#### Aufgaben
A – An welchem Tag fand laut dem Text über die Essener Stadtterrassen der Workshop statt?
B – Schreiben Sie aus dem Text über die Essener Stadtterrassen den Abschnitt wortgetreu ab, der mit „Essener Politiker von“ beginnt und mit „wie ursprünglich erwartet.“ endet.
C – Führen Sie den Text über die Essener Stadtterrassen im Anschluss an seinen letzten Satz weiter.

#### Textauszug
---+---

Essener Politiker von Grünen und SPD sehen das Projekt positiv
Ein Workshop am vergangenen Mittwoch (29. Juni) konnte die Wogen zumindest ein wenig glätten. Die Projektverantwortlichen hatten sowohl Politikerinnen und Politiker als auch Bürgerinnen und Bürger eingeladen, um über die geplanten Stadtterrassen zu diskutieren. „Auch wir sind natürlich daran interessiert, die Verkehrswende umzusetzen und wollen uns dabei einbringen“, betonte Andreas Kalipke im Nachgang der Veranstaltung. Positiv sei zu bewerten, dass die Parklets nicht so breit seien wie ursprünglich erwartet.

---+---

#### Rohdaten
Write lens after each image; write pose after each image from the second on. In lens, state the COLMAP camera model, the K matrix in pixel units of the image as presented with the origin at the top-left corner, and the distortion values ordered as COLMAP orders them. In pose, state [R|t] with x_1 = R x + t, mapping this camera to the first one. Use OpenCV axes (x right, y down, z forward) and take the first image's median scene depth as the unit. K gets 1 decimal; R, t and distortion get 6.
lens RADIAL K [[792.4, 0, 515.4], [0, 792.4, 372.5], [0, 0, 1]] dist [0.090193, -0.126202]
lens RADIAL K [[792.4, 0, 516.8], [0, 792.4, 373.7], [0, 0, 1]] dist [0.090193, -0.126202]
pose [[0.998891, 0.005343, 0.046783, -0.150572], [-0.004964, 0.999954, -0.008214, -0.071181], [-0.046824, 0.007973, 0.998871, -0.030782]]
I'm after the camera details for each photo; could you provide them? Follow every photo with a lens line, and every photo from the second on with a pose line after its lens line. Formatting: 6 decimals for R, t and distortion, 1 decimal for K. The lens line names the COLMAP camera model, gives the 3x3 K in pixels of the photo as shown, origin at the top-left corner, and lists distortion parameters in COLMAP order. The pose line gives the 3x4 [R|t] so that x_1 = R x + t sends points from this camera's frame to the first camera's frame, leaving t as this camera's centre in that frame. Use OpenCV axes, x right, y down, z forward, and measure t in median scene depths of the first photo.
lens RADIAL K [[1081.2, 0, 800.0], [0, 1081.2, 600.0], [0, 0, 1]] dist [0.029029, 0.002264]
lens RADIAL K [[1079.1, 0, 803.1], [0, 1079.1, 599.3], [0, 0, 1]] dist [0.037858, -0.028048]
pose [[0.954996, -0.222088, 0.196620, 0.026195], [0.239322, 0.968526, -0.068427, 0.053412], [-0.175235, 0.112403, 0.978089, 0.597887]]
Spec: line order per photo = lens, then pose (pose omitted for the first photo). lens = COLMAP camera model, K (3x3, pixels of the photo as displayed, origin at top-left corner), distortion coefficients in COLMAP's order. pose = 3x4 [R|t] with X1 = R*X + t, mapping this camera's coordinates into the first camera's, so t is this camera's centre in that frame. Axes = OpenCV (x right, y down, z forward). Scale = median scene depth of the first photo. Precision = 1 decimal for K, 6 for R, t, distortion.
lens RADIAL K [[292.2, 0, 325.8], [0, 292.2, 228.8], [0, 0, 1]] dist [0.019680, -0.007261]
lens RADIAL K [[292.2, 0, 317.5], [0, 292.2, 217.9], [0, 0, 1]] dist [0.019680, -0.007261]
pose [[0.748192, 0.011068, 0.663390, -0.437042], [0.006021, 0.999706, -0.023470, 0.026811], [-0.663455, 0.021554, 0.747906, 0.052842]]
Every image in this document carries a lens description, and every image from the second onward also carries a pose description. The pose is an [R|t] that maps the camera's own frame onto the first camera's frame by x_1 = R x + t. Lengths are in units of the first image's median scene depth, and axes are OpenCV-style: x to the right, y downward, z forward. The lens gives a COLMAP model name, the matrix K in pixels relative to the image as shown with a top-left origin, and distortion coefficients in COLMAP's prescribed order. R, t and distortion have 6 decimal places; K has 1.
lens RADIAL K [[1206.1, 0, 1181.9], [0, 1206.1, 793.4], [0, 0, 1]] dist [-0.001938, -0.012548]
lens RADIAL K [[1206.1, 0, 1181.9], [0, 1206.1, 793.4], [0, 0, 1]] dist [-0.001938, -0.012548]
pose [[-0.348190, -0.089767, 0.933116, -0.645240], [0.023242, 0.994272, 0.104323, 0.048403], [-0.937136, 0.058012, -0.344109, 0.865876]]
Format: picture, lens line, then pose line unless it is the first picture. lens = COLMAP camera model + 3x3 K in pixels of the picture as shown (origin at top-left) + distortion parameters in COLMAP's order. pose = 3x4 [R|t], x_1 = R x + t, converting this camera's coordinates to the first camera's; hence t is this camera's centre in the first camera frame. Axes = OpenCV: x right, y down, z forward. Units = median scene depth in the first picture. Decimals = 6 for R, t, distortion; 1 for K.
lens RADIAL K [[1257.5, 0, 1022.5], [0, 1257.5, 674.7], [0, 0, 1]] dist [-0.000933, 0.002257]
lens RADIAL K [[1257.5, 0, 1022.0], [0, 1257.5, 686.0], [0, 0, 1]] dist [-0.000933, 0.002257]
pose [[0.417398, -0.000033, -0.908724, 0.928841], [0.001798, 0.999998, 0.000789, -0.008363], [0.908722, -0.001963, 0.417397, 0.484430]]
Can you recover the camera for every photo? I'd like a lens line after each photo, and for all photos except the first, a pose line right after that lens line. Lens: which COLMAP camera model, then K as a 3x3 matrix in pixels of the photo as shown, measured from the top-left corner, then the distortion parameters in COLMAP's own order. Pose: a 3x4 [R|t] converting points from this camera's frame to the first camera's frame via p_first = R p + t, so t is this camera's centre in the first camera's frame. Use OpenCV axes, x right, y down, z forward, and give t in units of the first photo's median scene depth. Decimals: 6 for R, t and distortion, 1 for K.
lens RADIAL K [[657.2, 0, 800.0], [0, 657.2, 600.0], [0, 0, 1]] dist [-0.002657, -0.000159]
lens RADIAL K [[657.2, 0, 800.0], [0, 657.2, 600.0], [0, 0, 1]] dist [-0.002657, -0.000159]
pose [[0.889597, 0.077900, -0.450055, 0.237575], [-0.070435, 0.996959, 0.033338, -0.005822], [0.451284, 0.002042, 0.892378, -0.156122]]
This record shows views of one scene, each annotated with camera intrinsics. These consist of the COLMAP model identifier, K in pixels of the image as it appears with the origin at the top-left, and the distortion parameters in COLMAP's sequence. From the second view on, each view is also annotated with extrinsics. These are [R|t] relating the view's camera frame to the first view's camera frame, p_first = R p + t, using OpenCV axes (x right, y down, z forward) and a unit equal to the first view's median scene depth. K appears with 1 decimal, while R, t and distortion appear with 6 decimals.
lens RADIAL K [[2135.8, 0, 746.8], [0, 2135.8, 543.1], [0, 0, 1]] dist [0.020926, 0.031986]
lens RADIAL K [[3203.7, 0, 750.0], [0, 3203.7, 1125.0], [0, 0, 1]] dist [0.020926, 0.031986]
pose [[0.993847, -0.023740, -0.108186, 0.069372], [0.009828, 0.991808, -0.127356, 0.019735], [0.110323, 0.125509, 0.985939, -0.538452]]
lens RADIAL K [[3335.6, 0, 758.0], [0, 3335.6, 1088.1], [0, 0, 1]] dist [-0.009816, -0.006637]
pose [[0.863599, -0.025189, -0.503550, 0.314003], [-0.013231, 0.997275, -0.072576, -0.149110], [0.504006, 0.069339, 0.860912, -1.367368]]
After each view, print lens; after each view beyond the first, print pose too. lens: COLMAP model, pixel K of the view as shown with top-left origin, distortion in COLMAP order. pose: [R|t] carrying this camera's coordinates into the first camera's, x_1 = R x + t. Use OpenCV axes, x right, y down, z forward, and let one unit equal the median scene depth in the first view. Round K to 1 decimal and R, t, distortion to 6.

---+---

#### Lösungen
A – Am Mittwoch, dem 29. Juni.

B –
Essener Politiker von Grünen und SPD sehen das Projekt positiv
Ein Workshop am vergangenen Mittwoch (29. Juni) konnte die Wogen zumindest ein wenig glätten. Die Projektverantwortlichen hatten sowohl Politikerinnen und Politiker als auch Bürgerinnen und Bürger eingeladen, um über die geplanten Stadtterrassen zu diskutieren. „Auch wir sind natürlich daran interessiert, die Verkehrswende umzusetzen und wollen uns dabei einbringen“, betonte Andreas Kalipke im Nachgang der Veranstaltung. Positiv sei zu bewerten, dass die Parklets nicht so breit seien wie ursprünglich erwartet.

C –
Aufenthaltsqualität als Ziel
Ziel des Projektes „Be-MoVe“ ist laut Stadt, „mithilfe eines beteiligungsorientierten Ansatzes aktive Mobilität zu stärken“. Als Teil des Förderprogramms „Mobilitäts-WerkStadt 2025“ des Bundesforschungsministeriums (BMBF) möchte die Stadt Essen demnach öffentliche Räume und Verkehrsinfrastrukturen neu gestalten, um die Aufenthaltsqualität und Mobilität zu verbessern. Besonders der Fuß- und der Radverkehr soll in den Fokus gerückt werden.Die Flächen in Holsterhausen werden auch im Sinne Mobilitätsziele der Stadt Essen umgenutzt. Unter anderem hat sich die Stadt das sogenannte „4 x 25 Prozent“-Ziel gesetzt: Bis 2035 sollen je ein Viertel der Wege zu Fuß, mit dem Fahrrad, mit dem ÖPNV und mit dem Auto zurückgelegt werden.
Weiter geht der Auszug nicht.